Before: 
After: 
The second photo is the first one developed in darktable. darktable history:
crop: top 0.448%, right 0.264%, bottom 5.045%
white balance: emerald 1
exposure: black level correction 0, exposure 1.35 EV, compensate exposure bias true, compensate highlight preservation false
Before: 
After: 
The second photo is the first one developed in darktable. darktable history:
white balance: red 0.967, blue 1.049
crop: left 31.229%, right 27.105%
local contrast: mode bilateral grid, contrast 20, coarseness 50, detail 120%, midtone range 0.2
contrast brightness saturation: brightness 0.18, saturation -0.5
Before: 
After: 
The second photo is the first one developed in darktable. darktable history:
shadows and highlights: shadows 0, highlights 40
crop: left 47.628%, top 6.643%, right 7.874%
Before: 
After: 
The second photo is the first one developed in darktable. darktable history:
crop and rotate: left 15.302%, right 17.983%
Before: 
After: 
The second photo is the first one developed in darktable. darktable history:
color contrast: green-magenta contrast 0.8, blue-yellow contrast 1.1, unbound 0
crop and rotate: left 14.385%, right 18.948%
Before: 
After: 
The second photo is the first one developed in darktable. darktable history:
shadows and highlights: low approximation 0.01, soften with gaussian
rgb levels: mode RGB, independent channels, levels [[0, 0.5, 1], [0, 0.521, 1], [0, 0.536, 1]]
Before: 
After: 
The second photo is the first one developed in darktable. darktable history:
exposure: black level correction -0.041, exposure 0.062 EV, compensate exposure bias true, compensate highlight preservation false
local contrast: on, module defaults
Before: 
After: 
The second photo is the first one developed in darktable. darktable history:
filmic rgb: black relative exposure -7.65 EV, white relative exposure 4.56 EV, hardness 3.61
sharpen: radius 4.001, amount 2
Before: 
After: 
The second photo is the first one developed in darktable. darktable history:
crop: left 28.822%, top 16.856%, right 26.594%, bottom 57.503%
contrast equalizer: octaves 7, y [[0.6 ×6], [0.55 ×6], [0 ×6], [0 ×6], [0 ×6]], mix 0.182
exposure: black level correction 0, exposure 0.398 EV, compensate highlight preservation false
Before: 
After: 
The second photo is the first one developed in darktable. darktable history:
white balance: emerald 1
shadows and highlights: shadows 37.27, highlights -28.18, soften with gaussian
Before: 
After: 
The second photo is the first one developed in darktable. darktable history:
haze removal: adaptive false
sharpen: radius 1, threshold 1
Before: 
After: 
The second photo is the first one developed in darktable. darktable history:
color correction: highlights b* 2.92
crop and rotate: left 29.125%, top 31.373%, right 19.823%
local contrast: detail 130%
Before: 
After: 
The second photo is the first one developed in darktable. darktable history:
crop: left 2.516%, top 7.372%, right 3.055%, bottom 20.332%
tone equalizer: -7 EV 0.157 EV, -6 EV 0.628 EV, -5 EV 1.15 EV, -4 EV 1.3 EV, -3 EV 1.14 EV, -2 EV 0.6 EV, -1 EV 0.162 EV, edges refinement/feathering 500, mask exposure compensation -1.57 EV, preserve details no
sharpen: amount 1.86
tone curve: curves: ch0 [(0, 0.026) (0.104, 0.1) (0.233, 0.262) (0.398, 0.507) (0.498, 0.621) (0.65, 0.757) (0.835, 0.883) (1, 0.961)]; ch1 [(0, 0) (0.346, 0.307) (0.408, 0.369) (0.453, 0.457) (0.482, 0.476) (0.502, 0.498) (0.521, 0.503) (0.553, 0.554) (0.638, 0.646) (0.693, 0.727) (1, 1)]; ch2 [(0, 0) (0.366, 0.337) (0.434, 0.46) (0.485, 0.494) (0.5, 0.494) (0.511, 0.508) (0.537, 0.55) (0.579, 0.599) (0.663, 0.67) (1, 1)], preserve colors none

-*-

**What is being asked:**
Copy the lines above word for word, from the first one through the line holding "exposure: black level correction 0, exposure 1.35", inclusive.

**Exercise solution:**
Before: 
After: 
The second photo is the first one developed in darktable. darktable history:
crop: top 0.448%, right 0.264%, bottom 5.045%
white balance: emerald 1
exposure: black level correction 0, exposure 1.35 EV, compensate exposure bias true, compensate highlight preservation false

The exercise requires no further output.